Data to process >>
════

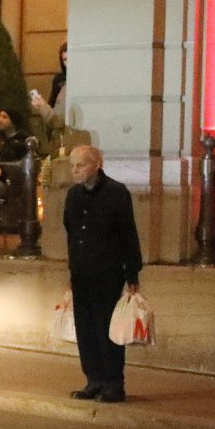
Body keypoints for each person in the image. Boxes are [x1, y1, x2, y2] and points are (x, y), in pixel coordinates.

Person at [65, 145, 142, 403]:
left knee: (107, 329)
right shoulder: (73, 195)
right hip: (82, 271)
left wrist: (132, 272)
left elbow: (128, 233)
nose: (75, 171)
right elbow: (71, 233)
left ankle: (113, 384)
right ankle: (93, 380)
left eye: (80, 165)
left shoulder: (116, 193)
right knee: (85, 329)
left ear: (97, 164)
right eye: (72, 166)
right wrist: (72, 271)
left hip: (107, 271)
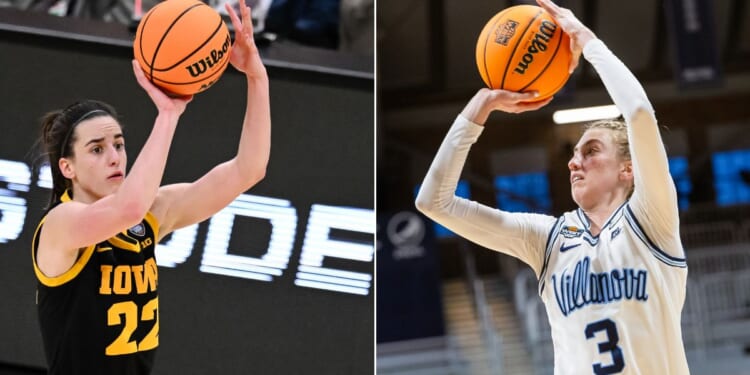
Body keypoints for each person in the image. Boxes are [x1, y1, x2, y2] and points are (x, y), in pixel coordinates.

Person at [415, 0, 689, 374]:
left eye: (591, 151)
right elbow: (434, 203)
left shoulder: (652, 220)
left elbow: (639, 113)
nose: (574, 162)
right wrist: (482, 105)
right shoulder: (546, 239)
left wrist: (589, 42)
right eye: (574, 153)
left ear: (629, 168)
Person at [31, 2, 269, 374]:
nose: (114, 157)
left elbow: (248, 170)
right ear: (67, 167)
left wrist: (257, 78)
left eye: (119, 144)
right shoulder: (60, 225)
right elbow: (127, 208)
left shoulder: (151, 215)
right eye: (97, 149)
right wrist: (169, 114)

════

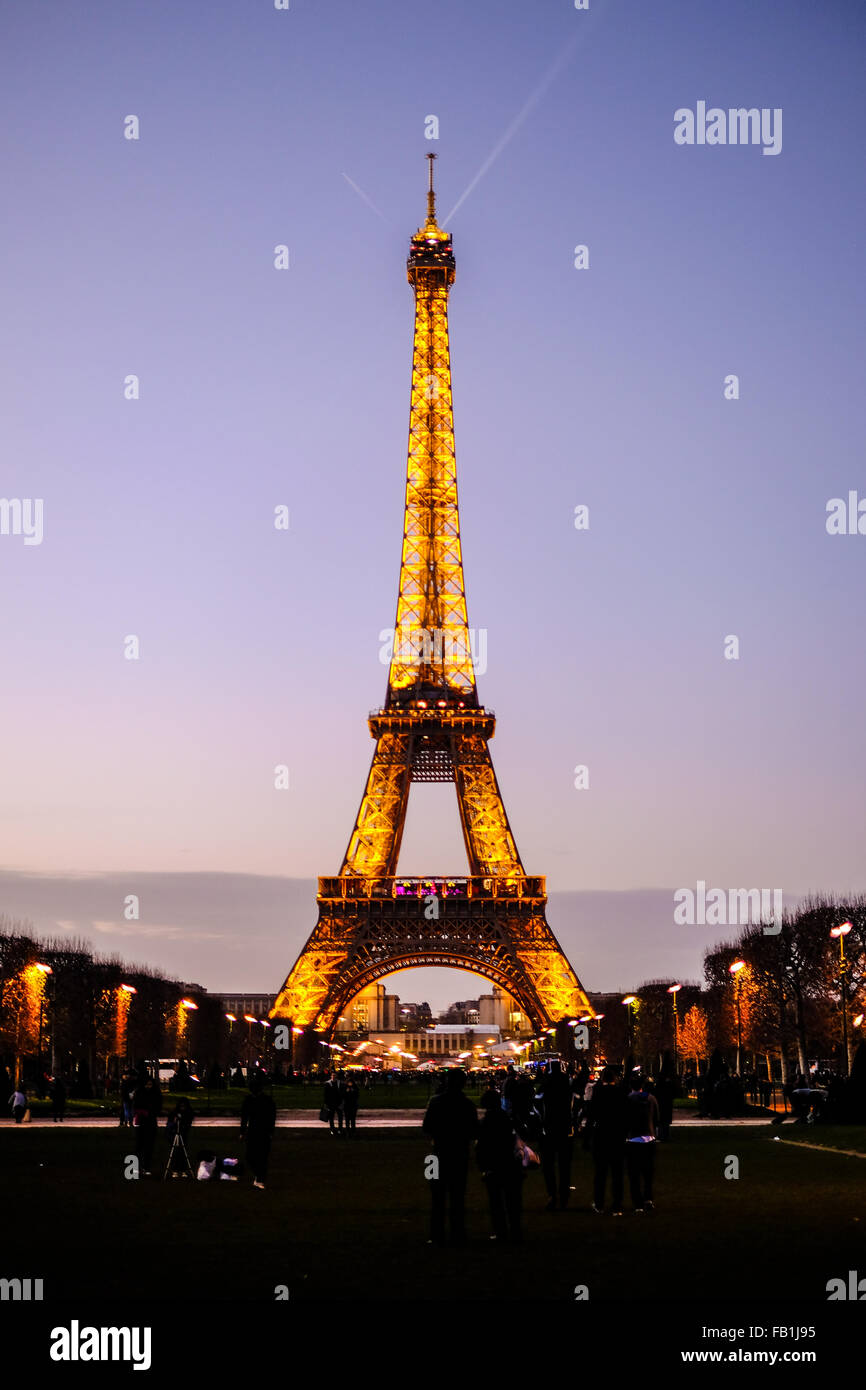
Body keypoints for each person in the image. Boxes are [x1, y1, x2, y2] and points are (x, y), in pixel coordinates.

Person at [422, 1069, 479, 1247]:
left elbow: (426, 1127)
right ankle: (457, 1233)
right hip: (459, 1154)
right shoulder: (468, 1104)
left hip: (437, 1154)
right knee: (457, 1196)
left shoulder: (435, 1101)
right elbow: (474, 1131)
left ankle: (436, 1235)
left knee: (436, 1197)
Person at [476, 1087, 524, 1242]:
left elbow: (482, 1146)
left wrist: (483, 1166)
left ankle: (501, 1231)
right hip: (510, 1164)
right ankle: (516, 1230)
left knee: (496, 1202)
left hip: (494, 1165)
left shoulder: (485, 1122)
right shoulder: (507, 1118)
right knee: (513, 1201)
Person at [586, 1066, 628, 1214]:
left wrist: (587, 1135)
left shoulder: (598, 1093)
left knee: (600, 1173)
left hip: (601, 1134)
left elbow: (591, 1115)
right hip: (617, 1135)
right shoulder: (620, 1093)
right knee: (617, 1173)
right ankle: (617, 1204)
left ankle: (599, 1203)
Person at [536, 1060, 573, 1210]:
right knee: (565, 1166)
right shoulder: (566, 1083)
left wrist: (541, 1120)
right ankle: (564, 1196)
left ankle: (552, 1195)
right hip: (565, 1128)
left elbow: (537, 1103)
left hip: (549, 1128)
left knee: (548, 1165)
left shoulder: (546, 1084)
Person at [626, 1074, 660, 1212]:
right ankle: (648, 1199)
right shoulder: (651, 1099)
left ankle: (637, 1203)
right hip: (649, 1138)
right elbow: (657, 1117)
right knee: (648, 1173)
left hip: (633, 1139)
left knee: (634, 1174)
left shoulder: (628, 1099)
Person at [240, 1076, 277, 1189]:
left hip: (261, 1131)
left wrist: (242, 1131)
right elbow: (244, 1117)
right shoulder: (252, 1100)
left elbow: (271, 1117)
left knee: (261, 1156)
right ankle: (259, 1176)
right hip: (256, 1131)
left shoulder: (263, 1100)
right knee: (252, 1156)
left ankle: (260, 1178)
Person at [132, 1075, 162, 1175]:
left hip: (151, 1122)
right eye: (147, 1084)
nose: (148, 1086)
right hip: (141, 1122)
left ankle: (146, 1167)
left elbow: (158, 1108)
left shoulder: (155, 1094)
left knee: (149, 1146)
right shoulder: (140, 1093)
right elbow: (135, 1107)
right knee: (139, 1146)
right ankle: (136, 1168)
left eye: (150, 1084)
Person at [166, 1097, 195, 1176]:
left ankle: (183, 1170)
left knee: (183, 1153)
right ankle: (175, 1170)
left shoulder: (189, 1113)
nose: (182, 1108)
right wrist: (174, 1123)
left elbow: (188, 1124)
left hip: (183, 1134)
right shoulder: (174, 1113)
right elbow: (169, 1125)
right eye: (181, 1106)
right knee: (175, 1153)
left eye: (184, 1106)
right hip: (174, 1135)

════

Description of the task >> Above are the records; print exactly the lines from the line with "right ankle: (259, 1176)" to the line with "right wrist: (174, 1123)", including both, and nothing else.

Answer to the exercise >>
right ankle: (259, 1176)
right hip: (256, 1131)
left shoulder: (263, 1100)
right knee: (252, 1156)
left ankle: (260, 1178)
Person at [132, 1075, 162, 1175]:
left hip: (151, 1122)
right eye: (147, 1084)
nose: (148, 1086)
right hip: (141, 1122)
left ankle: (146, 1167)
left elbow: (158, 1108)
left shoulder: (155, 1094)
left knee: (149, 1146)
right shoulder: (140, 1093)
right elbow: (135, 1107)
right knee: (139, 1146)
right ankle: (136, 1168)
left eye: (150, 1084)
Person at [166, 1097, 195, 1176]:
left ankle: (183, 1170)
left knee: (183, 1153)
right ankle: (175, 1170)
left shoulder: (189, 1113)
nose: (182, 1108)
right wrist: (174, 1123)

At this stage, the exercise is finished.